The last line is optional and represents some usefull scene information, including the depth bounds for the view, as well as expected (or chosen) plane hypothesis information. The first element (0.533) and last element (2.609) are the minimum and maximum depth bounds, respectively. The second element is the expected plane spacing resolution and the third element is the number of plane hypothesis to be used. These values are typically used in Multi-View Stereo (MVS) applications, or any derivative/adaptation of the plane-sweeping aglorithm.

extrinsic
-0.946 -0.019 0.322 0.558 
0.031 -0.998 0.032 0.052 
0.321 0.040 0.946 1.947 
0.000 0.000 0.000 1.000

intrinsic
1165.100 0.000 963.452 
0.000 1139.208 530.837 
0.000 0.000 1.000

0.533 0.008 256 2.609

It is also supported to use different subsets of these elements. The possible subsets include:

  • min_depth_bound plane_interval

  • min_depth_bound plane_interval depth_planes

with the additional elements either being inferred or using default values.

Datasets utilizing the above format: - DTU - Tanks & Temples - BlendedMVS

Trajectory Format

Below is an example of camera parameters encoded into a Trajectory (.log) File Format.

Every five lines is a camera entry, with no blank lines spearating the entries.

The first line of every entry encodes metadata, usually including usefull information, such as the view (or frame) number. This line is a three-number metedata tag, with the view number typically encoded in the third slot. The Tanks & Temples dataset, however, encodes the view number in the first (and second) metadata slot(s). Since this library mainly works with Trajectory format files from this dataset, we will use this dataset-specific encoding.

The following four lines encode the homogeneous transformation (or extrinsics) matrix.

0 0 0
6.375 0.071 2.49 -16.267
-2.499 0.308 6.368 -10.192
-0.046 -6.841 0.313 -22.115
0.000 0.000 0.000 1.000
1 1 0
6.375 0.085 2.500 -16.630
-2.501 0.306 6.367 -10.067
-0.032 -6.841 0.316 -22.117
0.000 0.000 0.000 1.000
2 2 0
6.374 0.097 2.500 -17.020
-2.502 0.304 6.367 -9.895
-0.020 -6.840 0.319 -22.070
0.000 0.000 0.000 1.000
3 3 0
6.348 0.118 2.565 -17.369
-2.568 0.319 6.340 -9.799
-0.010 -6.839 0.340 -22.033
0.000 0.000 0.000 1.000

The advantage of using the Trajectory file format is that only a single file is needed to encode the camera trajectories, aiding in dataset organization. The camera intrinsics, however, will need to be inferred or provided separately.

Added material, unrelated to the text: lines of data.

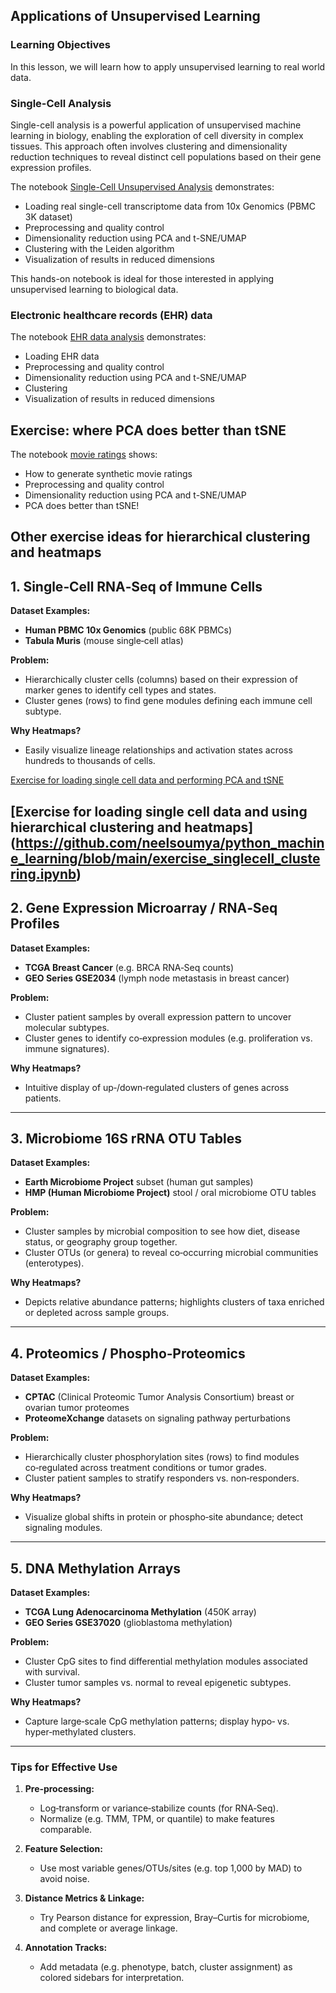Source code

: ## Applications of Unsupervised Learning

### Learning Objectives

In this lesson, we will learn how to apply unsupervised learning to real world data.

### Single-Cell Analysis

Single-cell analysis is a powerful application of unsupervised machine learning in biology, enabling the exploration of cell diversity in complex tissues. This approach often involves clustering and dimensionality reduction techniques to reveal distinct cell populations based on their gene expression profiles.

The notebook [Single-Cell Unsupervised Analysis](https://github.com/neelsoumya/python_machine_learning/blob/main/singlcecell_unsupervised.ipynb) demonstrates:

- Loading real single-cell transcriptome data from 10x Genomics (PBMC 3K dataset)
- Preprocessing and quality control
- Dimensionality reduction using PCA and t-SNE/UMAP
- Clustering with the Leiden algorithm
- Visualization of results in reduced dimensions

This hands-on notebook is ideal for those interested in applying unsupervised learning to biological data.

### Electronic healthcare records (EHR) data

The notebook [EHR data analysis](https://github.com/neelsoumya/python_machine_learning/blob/main/EHR_data_unsupervised_learning.ipynb) demonstrates:

- Loading EHR data
- Preprocessing and quality control
- Dimensionality reduction using PCA and t-SNE/UMAP
- Clustering
- Visualization of results in reduced dimensions


## Exercise: where PCA does better than tSNE

The notebook [movie ratings](https://github.com/neelsoumya/python_machine_learning/blob/main/PCA_movie_ratings.ipynb) shows:

- How to generate synthetic movie ratings
- Preprocessing and quality control
- Dimensionality reduction using PCA and t-SNE/UMAP
- PCA does better than tSNE!


## Other exercise ideas for hierarchical clustering and heatmaps


## 1. Single‑Cell RNA‑Seq of Immune Cells

**Dataset Examples:**
- **Human PBMC 10x Genomics** (public 68K PBMCs)  
- **Tabula Muris** (mouse single‑cell atlas)  

**Problem:**
- Hierarchically cluster cells (columns) based on their expression of marker genes to identify cell types and states.
- Cluster genes (rows) to find gene modules defining each immune cell subtype.

**Why Heatmaps?**
- Easily visualize lineage relationships and activation states across hundreds to thousands of cells.

[Exercise for loading single cell data and performing PCA and tSNE](https://github.com/neelsoumya/python_machine_learning/blob/main/exercise_singlecell_pcatsne.ipynb)

[Exercise for loading single cell data and using hierarchical clustering and heatmaps]
(https://github.com/neelsoumya/python_machine_learning/blob/main/exercise_singlecell_clustering.ipynb)
---


## 2. Gene Expression Microarray / RNA‑Seq Profiles

**Dataset Examples:**
- **TCGA Breast Cancer** (e.g. BRCA RNA‑Seq counts)  
- **GEO Series GSE2034** (lymph node metastasis in breast cancer)  

**Problem:**
- Cluster patient samples by overall expression pattern to uncover molecular subtypes.
- Cluster genes to identify co‑expression modules (e.g. proliferation vs. immune signatures).

**Why Heatmaps?**
- Intuitive display of up‑/down‑regulated clusters of genes across patients.

---

## 3. Microbiome 16S rRNA OTU Tables

**Dataset Examples:**
- **Earth Microbiome Project** subset (human gut samples)  
- **HMP (Human Microbiome Project)** stool / oral microbiome OTU tables  

**Problem:**
- Cluster samples by microbial composition to see how diet, disease status, or geography group together.
- Cluster OTUs (or genera) to reveal co‑occurring microbial communities (enterotypes).

**Why Heatmaps?**
- Depicts relative abundance patterns; highlights clusters of taxa enriched or depleted across sample groups.

---

## 4. Proteomics / Phospho‑Proteomics

**Dataset Examples:**
- **CPTAC** (Clinical Proteomic Tumor Analysis Consortium) breast or ovarian tumor proteomes  
- **ProteomeXchange** datasets on signaling pathway perturbations  

**Problem:**
- Hierarchically cluster phosphorylation sites (rows) to find modules co‑regulated across treatment conditions or tumor grades.
- Cluster patient samples to stratify responders vs. non‑responders.

**Why Heatmaps?**
- Visualize global shifts in protein or phospho‑site abundance; detect signaling modules.

---

## 5. DNA Methylation Arrays

**Dataset Examples:**
- **TCGA Lung Adenocarcinoma Methylation** (450K array)  
- **GEO Series GSE37020** (glioblastoma methylation)  

**Problem:**
- Cluster CpG sites to find differential methylation modules associated with survival.
- Cluster tumor samples vs. normal to reveal epigenetic subtypes.

**Why Heatmaps?**
- Capture large‑scale CpG methylation patterns; display hypo‑ vs. hyper‑methylated clusters.

---

### Tips for Effective Use

1. **Pre‑processing:**
   - Log‑transform or variance‑stabilize counts (for RNA‑Seq).
   - Normalize (e.g. TMM, TPM, or quantile) to make features comparable.

2. **Feature Selection:**
   - Use most variable genes/OTUs/sites (e.g. top 1,000 by MAD) to avoid noise.

3. **Distance Metrics & Linkage:**
   - Try Pearson distance for expression, Bray–Curtis for microbiome, and complete or average linkage.

4. **Annotation Tracks:**
   - Add metadata (e.g. phenotype, batch, cluster assignment) as colored sidebars for interpretation.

Datasets utilizing the above format: - DTU - Tanks & Temples - BlendedMVS

TUM Format

Below is an example of camera parameters encoded in TUM Format.

Each line represents a single camera entry, encoded as follows:

  • timestamp tx ty tz qx qy qz qw

The first element in every line is the timestamp corresponding to the time-of-capture for the camera entry.

The next three elements encode the position of the camera optical center.

The last four elements encode the orientation of the camera optical axis in unit quaternion form.

1638570918.135257600 -2.927 -3.658 -10.617 0.014 -0.584 0.142 0.798
1638570918.202363648 -2.934 -3.665 -10.622 0.021 -0.585 0.144 0.794
1638570918.269449728 -2.942 -3.671 -10.628 0.027 -0.586 0.146 0.795

Much like Trajectory format, the advantage of using the TUM file format is that only a single file is needed to encode the camera trajectories. The camera intrinsics must again be inferred or provided separately.

TUM format is typically used for real-time applications, SLAM-based algorithms, ROS-collected datasets, etc.